- **What needs to be done**
Copy out the following lines word for word. Start at the first line and stop after the line that contains "Read the White".

- **Data extract**
--

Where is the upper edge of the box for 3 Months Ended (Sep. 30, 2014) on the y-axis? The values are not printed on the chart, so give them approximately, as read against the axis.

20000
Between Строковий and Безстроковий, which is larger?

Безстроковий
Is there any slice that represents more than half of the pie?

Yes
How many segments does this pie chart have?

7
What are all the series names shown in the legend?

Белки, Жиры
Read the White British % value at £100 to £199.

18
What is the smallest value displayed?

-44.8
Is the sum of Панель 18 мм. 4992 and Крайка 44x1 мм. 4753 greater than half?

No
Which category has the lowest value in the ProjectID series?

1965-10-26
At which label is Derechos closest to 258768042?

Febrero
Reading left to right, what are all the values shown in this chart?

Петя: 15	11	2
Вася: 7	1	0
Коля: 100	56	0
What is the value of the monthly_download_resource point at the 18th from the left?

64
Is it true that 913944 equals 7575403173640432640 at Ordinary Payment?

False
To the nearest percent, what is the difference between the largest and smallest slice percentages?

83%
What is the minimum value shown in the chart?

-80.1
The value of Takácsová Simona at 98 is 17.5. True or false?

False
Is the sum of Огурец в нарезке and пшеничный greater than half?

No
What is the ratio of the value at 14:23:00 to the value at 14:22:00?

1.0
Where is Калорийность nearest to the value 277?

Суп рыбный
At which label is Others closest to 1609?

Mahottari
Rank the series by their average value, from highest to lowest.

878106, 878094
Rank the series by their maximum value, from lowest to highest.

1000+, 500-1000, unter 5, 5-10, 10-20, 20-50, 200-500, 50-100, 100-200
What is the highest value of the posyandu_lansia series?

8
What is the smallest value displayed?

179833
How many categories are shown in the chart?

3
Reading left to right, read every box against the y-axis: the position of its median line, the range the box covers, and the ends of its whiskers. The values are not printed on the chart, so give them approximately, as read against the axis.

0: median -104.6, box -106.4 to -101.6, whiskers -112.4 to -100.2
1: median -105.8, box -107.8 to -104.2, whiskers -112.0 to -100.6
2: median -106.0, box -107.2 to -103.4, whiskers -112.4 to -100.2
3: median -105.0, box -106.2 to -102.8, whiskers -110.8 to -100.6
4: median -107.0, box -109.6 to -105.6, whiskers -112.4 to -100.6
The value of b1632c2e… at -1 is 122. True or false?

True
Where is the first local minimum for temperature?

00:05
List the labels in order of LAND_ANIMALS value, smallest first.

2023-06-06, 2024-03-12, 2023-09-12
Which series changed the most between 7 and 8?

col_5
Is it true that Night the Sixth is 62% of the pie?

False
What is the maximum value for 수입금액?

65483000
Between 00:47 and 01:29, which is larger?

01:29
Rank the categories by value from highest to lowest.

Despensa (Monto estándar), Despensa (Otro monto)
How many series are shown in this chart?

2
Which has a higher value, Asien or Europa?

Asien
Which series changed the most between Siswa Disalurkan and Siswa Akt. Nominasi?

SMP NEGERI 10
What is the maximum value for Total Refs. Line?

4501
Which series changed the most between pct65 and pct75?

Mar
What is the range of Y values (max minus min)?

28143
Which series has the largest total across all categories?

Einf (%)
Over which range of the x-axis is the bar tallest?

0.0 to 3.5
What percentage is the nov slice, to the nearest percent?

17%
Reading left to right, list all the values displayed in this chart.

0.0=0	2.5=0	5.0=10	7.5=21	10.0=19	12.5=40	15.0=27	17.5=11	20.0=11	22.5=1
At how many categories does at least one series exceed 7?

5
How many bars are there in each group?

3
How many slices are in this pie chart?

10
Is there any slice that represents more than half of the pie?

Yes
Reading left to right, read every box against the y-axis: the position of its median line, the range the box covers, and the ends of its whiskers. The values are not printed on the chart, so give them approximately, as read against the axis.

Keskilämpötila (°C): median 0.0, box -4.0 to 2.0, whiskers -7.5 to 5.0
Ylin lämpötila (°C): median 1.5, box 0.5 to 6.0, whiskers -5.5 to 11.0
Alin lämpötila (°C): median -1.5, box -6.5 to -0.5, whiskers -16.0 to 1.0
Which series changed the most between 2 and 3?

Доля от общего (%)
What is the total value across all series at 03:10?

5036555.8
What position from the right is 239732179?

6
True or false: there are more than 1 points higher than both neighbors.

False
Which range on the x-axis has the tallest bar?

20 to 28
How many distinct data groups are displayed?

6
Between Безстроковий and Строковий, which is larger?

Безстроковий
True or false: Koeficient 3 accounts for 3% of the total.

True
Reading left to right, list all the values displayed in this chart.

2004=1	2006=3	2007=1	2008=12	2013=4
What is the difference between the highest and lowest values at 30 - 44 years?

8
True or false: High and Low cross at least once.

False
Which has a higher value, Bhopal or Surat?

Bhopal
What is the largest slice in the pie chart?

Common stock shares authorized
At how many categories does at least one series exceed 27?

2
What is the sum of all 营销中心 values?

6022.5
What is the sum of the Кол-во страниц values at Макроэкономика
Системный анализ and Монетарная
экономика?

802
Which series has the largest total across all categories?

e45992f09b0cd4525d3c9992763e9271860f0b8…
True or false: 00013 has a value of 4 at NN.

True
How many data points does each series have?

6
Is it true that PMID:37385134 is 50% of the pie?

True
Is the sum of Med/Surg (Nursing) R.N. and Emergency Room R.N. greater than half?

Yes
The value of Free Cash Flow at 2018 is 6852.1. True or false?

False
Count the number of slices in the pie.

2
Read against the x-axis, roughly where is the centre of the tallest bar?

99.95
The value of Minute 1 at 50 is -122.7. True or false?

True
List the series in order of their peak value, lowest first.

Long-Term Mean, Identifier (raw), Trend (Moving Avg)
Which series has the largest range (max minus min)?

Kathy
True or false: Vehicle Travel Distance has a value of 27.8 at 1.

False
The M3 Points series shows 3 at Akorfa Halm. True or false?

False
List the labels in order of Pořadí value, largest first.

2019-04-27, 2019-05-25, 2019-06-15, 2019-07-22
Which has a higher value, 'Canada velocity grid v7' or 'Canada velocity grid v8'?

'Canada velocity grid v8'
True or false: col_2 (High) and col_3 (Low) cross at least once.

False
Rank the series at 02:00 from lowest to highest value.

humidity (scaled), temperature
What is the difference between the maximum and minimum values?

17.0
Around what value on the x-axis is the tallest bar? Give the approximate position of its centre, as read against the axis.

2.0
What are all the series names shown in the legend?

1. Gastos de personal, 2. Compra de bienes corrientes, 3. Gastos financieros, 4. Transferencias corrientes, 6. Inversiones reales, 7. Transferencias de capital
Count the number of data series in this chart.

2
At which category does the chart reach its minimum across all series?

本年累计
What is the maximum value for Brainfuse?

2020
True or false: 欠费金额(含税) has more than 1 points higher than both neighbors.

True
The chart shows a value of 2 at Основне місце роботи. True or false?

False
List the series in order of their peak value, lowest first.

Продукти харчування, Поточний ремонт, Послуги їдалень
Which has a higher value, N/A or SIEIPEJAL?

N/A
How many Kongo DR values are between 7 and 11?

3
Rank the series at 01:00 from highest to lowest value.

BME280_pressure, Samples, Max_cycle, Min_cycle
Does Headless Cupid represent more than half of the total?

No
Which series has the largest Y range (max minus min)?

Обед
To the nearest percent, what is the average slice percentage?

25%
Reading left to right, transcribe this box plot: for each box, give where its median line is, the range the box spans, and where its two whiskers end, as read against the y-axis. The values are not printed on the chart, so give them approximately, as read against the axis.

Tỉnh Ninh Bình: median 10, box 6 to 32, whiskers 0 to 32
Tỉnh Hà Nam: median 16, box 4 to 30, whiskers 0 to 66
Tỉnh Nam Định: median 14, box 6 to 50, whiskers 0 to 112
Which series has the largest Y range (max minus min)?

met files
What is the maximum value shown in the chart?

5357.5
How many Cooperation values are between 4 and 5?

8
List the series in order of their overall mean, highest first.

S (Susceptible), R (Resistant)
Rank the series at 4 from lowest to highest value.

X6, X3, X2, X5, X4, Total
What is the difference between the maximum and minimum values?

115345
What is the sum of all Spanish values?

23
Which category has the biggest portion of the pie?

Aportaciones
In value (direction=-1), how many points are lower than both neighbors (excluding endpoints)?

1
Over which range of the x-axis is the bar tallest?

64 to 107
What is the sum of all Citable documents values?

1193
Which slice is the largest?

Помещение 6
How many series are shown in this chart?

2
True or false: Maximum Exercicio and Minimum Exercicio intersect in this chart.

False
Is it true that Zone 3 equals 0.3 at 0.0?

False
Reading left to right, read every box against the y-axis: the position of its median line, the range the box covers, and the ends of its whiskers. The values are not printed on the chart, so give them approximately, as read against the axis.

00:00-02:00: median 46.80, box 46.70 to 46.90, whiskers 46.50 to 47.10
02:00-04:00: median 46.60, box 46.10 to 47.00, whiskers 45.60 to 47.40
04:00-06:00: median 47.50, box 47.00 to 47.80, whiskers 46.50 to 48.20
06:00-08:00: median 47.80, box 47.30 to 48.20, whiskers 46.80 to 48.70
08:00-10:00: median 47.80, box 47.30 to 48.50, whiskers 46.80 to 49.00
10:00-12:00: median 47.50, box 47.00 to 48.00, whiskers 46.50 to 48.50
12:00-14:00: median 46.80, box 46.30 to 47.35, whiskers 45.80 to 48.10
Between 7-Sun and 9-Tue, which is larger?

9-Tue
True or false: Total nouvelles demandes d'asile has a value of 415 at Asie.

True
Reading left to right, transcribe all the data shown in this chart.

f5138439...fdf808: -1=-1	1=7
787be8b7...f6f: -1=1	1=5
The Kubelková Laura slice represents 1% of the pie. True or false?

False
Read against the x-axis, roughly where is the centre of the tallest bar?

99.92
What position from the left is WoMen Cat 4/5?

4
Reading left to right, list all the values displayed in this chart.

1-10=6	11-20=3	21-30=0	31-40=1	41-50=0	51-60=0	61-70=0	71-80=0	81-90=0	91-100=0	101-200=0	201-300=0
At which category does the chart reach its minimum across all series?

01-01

--

- **Completed exercise**
Where is the upper edge of the box for 3 Months Ended (Sep. 30, 2014) on the y-axis? The values are not printed on the chart, so give them approximately, as read against the axis.

20000
Between Строковий and Безстроковий, which is larger?

Безстроковий
Is there any slice that represents more than half of the pie?

Yes
How many segments does this pie chart have?

7
What are all the series names shown in the legend?

Белки, Жиры
Read the White British % value at £100 to £199.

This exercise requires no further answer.